Exercise data:

***

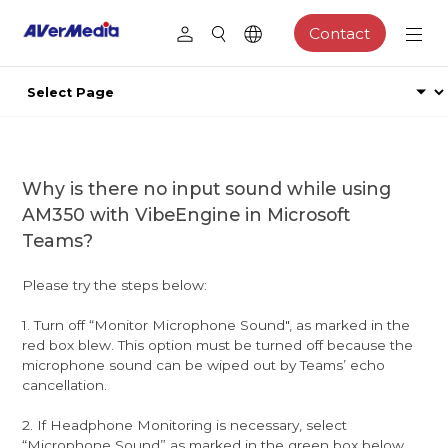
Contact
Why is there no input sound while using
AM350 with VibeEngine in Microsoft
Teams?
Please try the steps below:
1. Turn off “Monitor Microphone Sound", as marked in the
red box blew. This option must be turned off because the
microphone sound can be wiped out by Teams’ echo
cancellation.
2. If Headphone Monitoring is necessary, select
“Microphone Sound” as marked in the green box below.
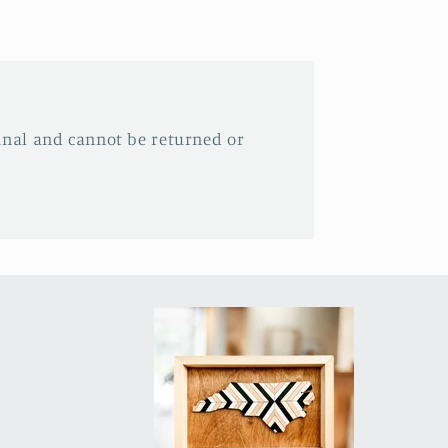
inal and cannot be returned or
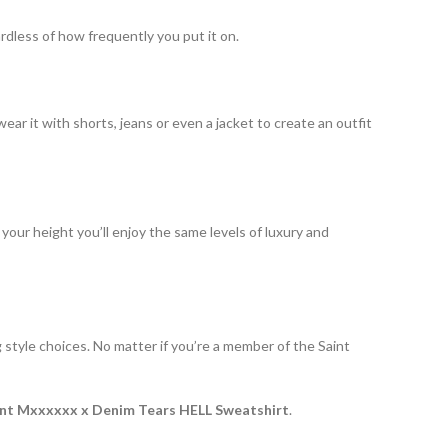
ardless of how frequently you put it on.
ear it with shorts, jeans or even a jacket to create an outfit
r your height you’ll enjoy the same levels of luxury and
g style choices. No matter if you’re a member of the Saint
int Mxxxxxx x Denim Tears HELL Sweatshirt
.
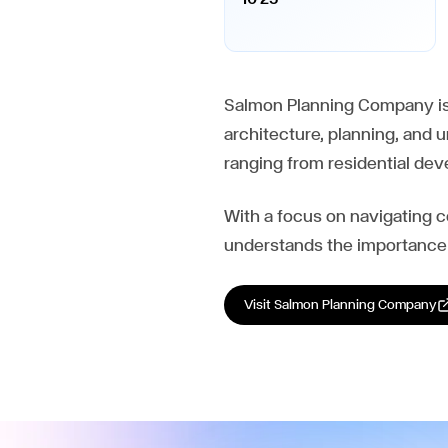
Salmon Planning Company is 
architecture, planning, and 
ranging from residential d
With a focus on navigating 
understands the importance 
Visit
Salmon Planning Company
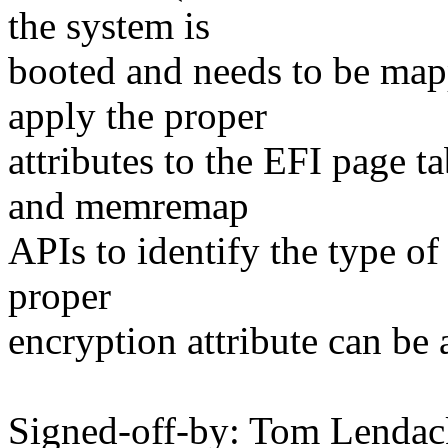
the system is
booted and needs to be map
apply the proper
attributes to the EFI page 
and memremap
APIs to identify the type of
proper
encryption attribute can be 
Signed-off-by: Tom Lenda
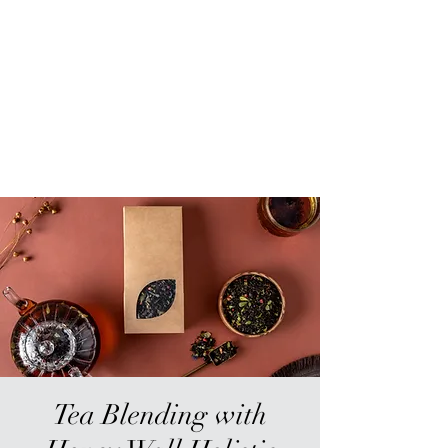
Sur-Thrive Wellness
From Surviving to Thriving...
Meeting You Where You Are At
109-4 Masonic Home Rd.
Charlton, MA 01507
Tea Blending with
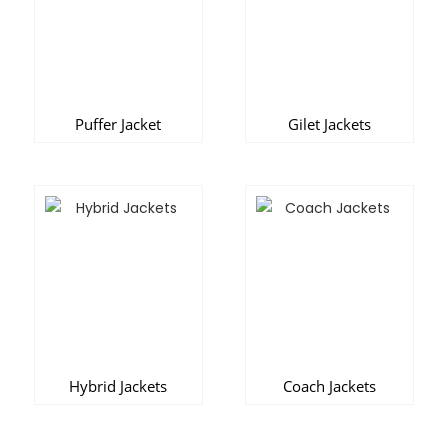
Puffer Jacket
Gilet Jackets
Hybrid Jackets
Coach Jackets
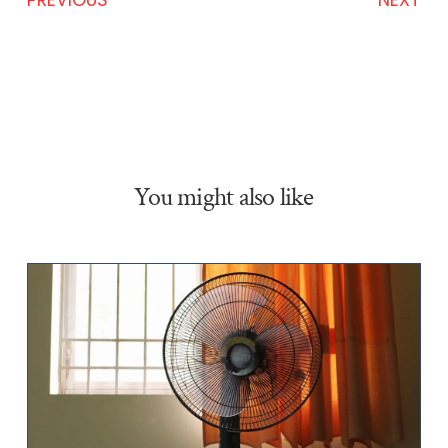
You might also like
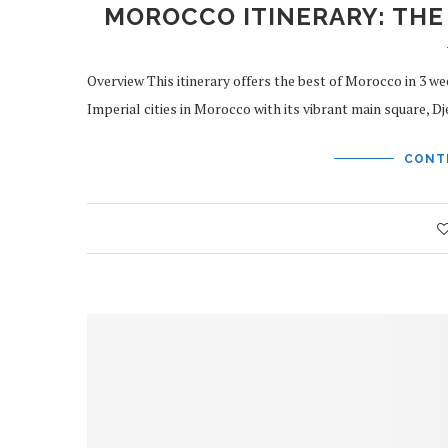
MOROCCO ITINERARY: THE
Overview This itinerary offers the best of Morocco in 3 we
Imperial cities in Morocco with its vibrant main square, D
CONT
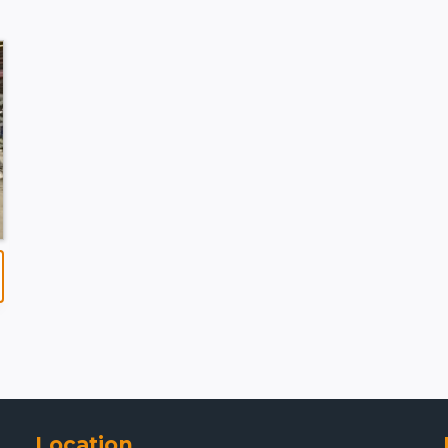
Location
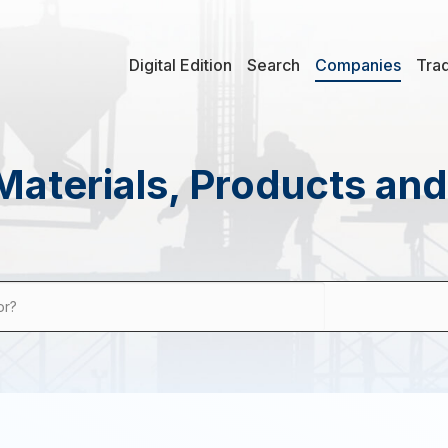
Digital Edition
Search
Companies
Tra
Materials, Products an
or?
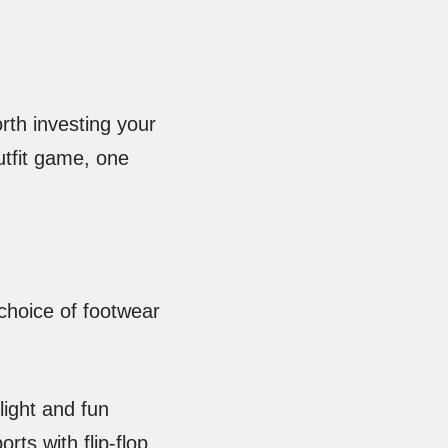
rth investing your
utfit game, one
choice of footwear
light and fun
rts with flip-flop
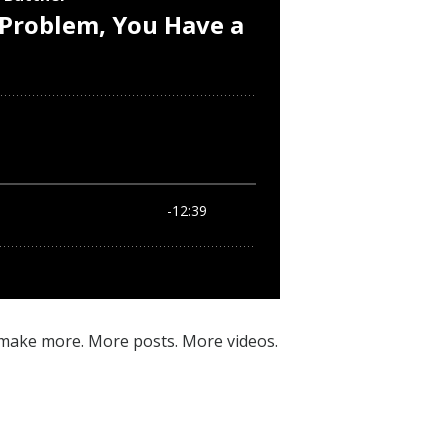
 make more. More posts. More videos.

***

Directions for this task: A single number is the whole answer: the count of lines above that hold "Jackets".

Response area: 3